Je crois qu’en fait, tout simplement, c’est un de mes morceaux de rap favoris au monde. Issu de la “deuxième” partie de la carrière de Jedi Mind Tricks, celle que les gens n’aiment pas parce que leur producteur Stoupe The Enemy of Mankind (oui rien que ça) avait décidé de quitter le groupe pour un temps et que Jus Allah, l’autre MC était de retour. Ouais y’a des gens qui n’aiment pas que les choses changent et je les comprends. Entre les albums (assez génériques il est vrai) d’Army of The Pharaohs et Violence Begets Violence (lequel comporte quand même un morceau avec un sample de Death Note, s'il vous plait) qui manque de vrais morceaux marquants c’est pas la période la plus réussie du groupe. Néanmoins il y a ce morceau là et du coup tout est pardonné. Déjà pour l’instru signée par Mr. Green, un beatmaker du New Jersey avec son sample de chanson traditionnelle russe, j’ai d’ailleurs pensé à le programmer à l’époque de mon article sur les samples de voix mais ça aurait fait doublon avec Uncommon Valor. Ensuite pour les deux couplets de Vinnie Paz et Jus Allah (les invités eux sont juste passables donc on va pas s’y attarder) qui sont puissants dans leur genre. Entre Vinnie qui balance un mélange de prêches religieux et de déclarations plus glauques les unes que les autres (“Carry a motherfucker head that I shred in 'Nam. I speak literally, figuratively, the prophet gone”) et de l’autre côté Jus qui se complet dans un gore absolument superbe (“Don't even ask, there's somebody in the body bags.

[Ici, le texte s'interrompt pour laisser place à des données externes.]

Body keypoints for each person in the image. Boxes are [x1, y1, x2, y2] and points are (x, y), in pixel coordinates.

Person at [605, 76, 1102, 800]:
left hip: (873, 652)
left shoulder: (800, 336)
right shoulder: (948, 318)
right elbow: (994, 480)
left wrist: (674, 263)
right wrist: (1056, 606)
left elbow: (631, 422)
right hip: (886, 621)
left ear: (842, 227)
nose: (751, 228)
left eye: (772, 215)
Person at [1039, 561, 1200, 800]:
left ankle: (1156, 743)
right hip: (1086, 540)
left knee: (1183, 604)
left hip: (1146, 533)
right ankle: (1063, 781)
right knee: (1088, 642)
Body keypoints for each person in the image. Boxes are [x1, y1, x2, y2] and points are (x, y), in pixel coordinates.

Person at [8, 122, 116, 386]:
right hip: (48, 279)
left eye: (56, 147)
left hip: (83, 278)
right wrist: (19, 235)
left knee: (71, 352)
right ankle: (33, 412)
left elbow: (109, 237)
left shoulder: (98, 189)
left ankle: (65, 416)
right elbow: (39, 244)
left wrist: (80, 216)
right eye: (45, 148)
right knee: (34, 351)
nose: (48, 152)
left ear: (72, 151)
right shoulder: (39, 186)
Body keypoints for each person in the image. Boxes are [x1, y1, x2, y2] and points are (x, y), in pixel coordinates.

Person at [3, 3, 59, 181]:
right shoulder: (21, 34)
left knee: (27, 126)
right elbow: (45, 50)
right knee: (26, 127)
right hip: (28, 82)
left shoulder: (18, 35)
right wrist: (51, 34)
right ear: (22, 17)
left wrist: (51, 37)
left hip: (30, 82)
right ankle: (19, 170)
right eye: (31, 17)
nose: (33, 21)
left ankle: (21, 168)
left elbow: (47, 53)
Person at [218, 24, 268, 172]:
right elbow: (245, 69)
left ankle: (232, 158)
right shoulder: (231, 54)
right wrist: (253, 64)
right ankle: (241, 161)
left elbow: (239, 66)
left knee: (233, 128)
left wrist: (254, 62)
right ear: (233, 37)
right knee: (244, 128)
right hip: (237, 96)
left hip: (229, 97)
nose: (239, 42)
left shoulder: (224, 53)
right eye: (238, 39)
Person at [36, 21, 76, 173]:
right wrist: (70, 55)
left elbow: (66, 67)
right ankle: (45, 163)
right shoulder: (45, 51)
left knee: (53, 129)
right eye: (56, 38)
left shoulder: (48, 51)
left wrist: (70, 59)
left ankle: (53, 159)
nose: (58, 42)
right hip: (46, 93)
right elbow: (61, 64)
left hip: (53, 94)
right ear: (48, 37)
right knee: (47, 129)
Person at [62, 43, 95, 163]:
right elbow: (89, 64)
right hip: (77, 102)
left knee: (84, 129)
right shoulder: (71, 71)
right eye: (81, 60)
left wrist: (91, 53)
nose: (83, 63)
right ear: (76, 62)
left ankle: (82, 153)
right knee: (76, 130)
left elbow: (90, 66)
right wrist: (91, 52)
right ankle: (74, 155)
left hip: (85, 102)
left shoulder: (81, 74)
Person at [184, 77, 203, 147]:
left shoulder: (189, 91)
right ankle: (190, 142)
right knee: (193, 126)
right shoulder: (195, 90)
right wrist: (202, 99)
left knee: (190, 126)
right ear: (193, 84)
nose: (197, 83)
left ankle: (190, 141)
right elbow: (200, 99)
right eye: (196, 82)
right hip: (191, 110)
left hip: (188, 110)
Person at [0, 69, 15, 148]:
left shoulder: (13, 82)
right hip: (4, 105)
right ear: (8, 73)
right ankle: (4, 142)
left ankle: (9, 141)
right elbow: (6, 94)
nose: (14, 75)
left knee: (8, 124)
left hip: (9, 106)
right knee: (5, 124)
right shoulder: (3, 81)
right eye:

The blood matches what's on the hatchets and hockey mask”) le niveau lyrics est plutôt fourni. Et cerise sur le gâteau c’est le clip, tout en noir et blanc avec ses images assez incongrues, entre le prêcheur de rue de l’intro qui arrange la foule, ce qui ressemble à un SDF bardé de lampes clignotantes, tandis que deux taggeurs avec des masques improbables graff les paroles à l’écran, le tout filmé dans une Philadelphie nocturne qui semble hantée tant tout y paraît irréel. Quand je regarde ça il se passe quelque chose je trouve, comme si on me disait une vérité que je ne suis pas prêt à comprendre.